*** EXTRACTED DATA ***

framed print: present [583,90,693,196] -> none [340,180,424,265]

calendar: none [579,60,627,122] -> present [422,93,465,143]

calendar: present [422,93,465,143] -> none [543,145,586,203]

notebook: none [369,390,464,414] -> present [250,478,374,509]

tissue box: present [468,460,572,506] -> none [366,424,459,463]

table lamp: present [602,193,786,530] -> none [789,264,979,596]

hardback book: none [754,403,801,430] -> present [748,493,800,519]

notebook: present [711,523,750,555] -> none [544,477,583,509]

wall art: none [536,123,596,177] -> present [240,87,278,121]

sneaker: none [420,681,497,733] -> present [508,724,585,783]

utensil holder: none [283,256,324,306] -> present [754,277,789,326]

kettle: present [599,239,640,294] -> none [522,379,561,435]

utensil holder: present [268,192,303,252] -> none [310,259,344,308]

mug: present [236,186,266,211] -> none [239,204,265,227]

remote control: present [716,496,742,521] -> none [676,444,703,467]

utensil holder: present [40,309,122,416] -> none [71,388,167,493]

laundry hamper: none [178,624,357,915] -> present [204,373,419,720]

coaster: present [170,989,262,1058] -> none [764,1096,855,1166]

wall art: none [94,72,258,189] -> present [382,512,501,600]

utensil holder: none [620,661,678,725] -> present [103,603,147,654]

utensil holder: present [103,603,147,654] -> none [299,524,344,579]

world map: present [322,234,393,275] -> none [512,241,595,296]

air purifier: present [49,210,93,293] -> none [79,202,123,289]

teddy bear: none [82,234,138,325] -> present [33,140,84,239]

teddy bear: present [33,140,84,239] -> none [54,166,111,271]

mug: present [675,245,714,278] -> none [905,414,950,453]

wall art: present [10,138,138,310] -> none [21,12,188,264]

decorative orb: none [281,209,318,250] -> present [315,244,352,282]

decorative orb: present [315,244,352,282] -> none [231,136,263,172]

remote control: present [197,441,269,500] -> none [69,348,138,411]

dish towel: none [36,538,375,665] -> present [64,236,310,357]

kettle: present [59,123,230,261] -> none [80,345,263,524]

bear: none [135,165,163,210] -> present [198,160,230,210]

*** End of EXTRACTED DATA ***

REQUEST
Please return the span of lines above that opens with the one containing "dish towel: none" and closes with the final line, both included, exactly as written and nothing more.

FINAL ANSWER
dish towel: none [36,538,375,665] -> present [64,236,310,357]

kettle: present [59,123,230,261] -> none [80,345,263,524]

bear: none [135,165,163,210] -> present [198,160,230,210]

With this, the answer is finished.